> _Data for understanding charts_:

= = = =

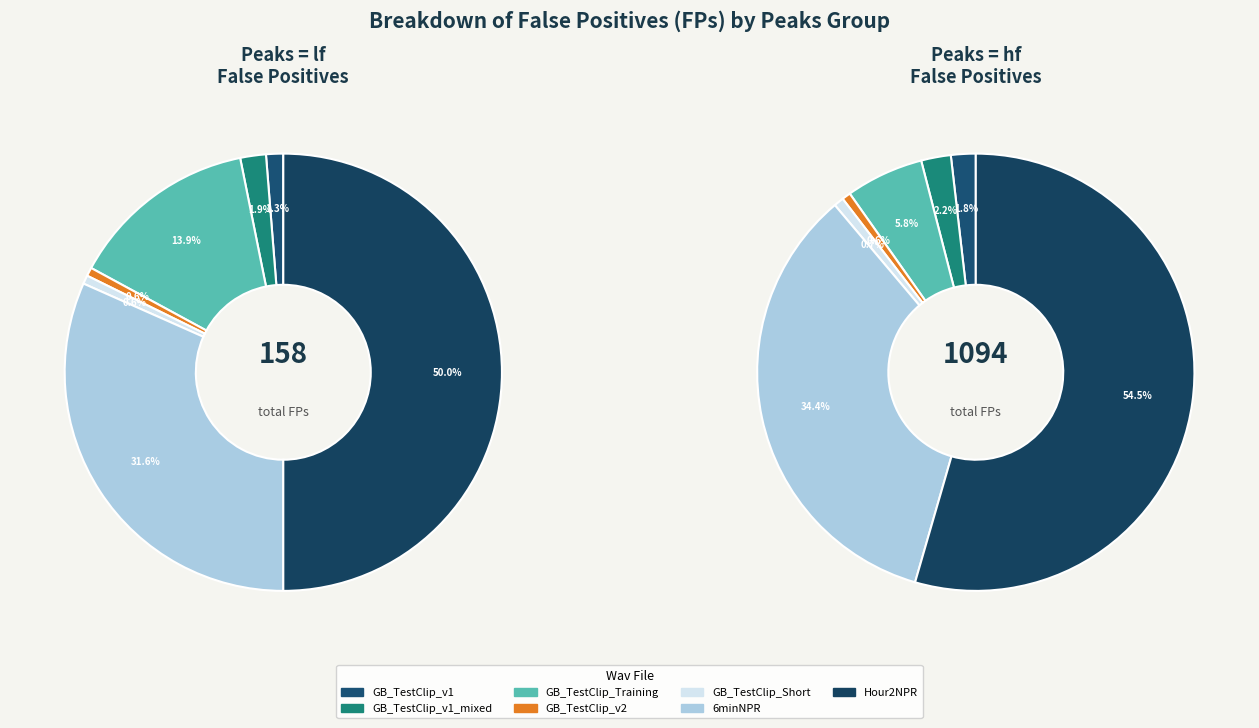

How much of the chart is everything except lf-GB_TestClip_Training?

98.2%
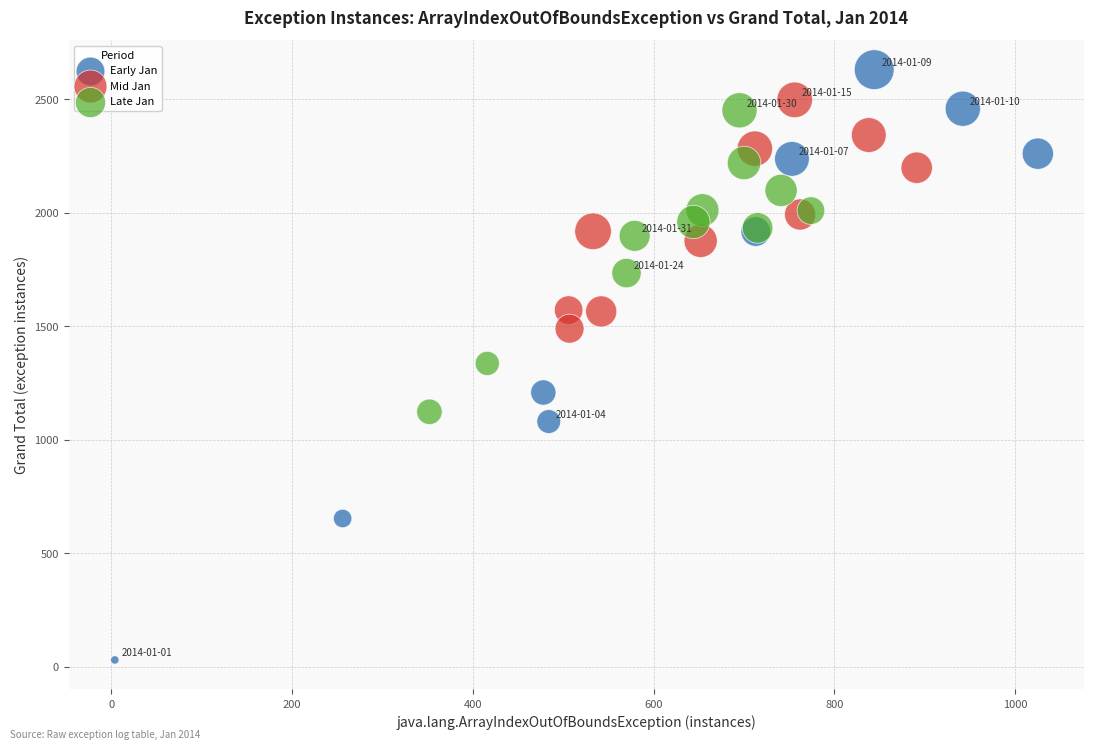

Which series contains the lowest Y value?

Early Jan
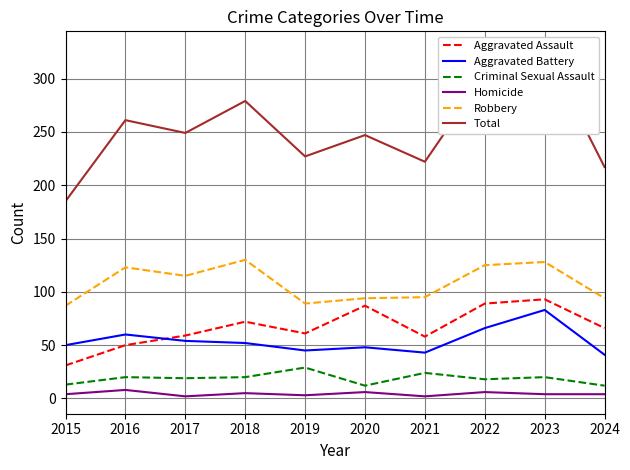

True or false: Homicide and Aggravated Battery cross at least once.

False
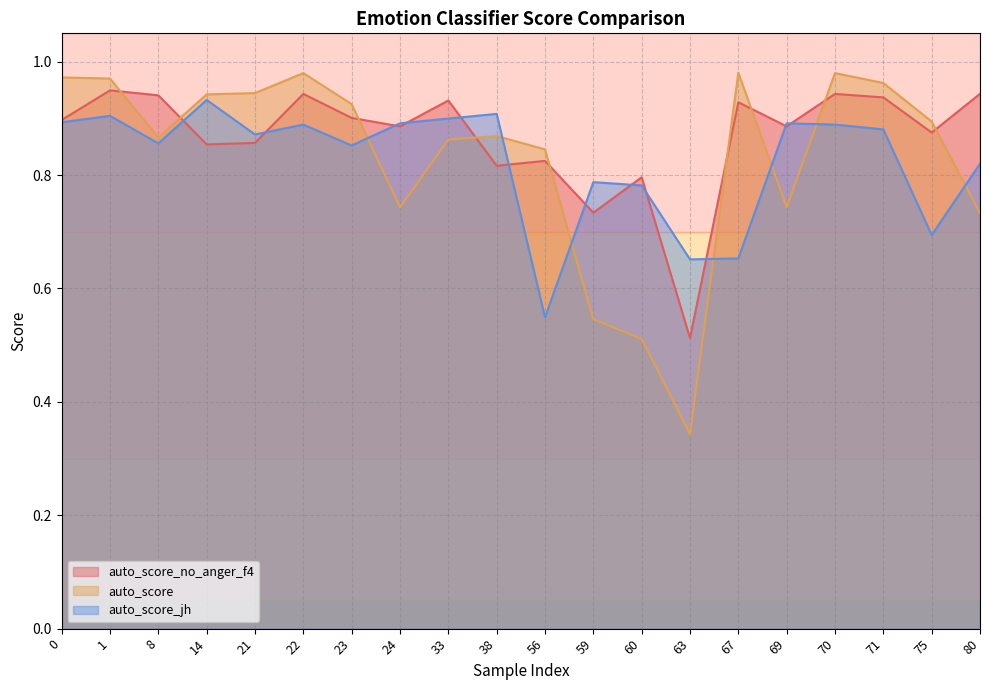

Which series has the largest range (max minus min)?

auto_score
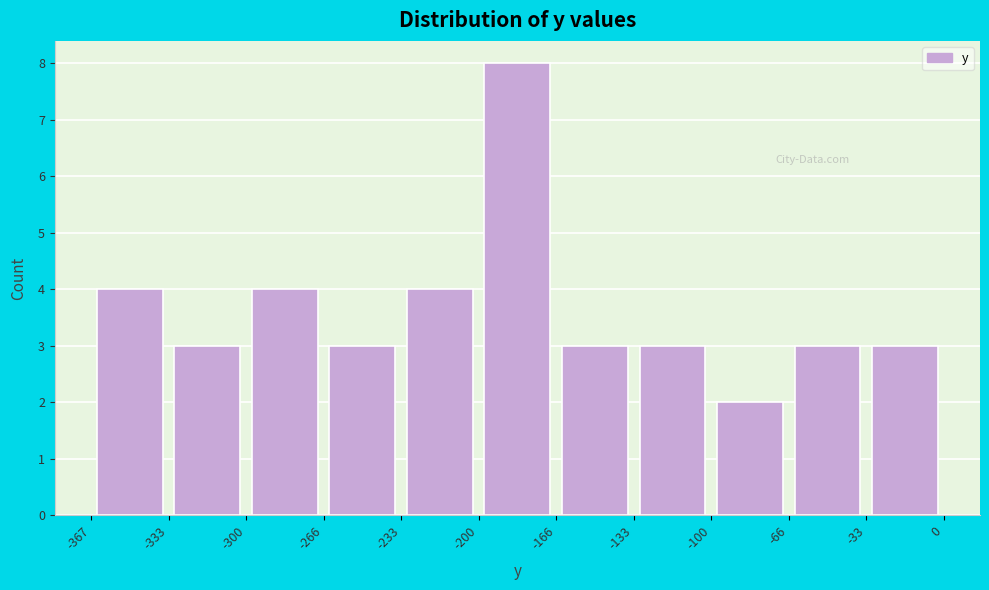

What is the height of the bar covering -166 to -133 on the x-axis? The values are not printed on the chart, so give them approximately, as read against the axis.

3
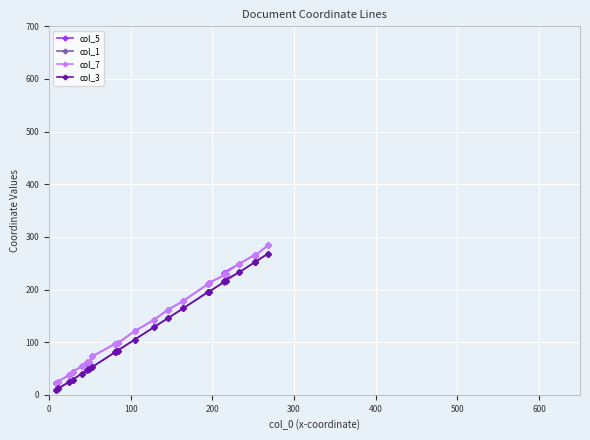

True or false: col_3 has more than 0 points higher than both neighbors.

False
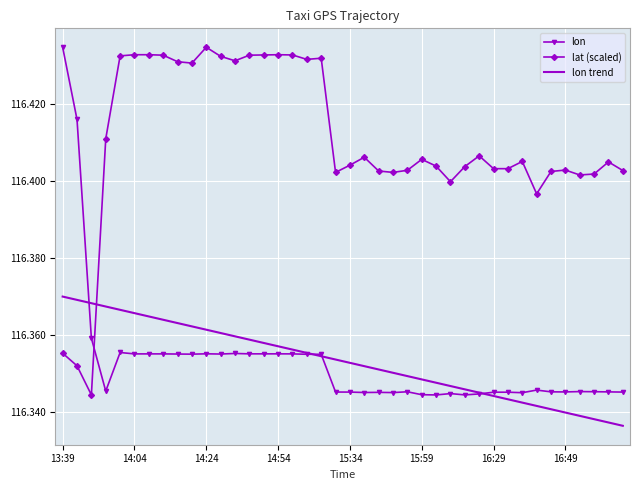

How many distinct data groups are displayed?

3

= = = =

> _YOUR TASK_: Reproduce all of the material above word for word, omitting the pictures.

> _SOLUTION TO THE EXERCISE_:
How much of the chart is everything except lf-GB_TestClip_Training?

98.2%

Which series contains the lowest Y value?

Early Jan

True or false: Homicide and Aggravated Battery cross at least once.

False

Which series has the largest range (max minus min)?

auto_score

What is the height of the bar covering -166 to -133 on the x-axis? The values are not printed on the chart, so give them approximately, as read against the axis.

3

True or false: col_3 has more than 0 points higher than both neighbors.

False

How many distinct data groups are displayed?

3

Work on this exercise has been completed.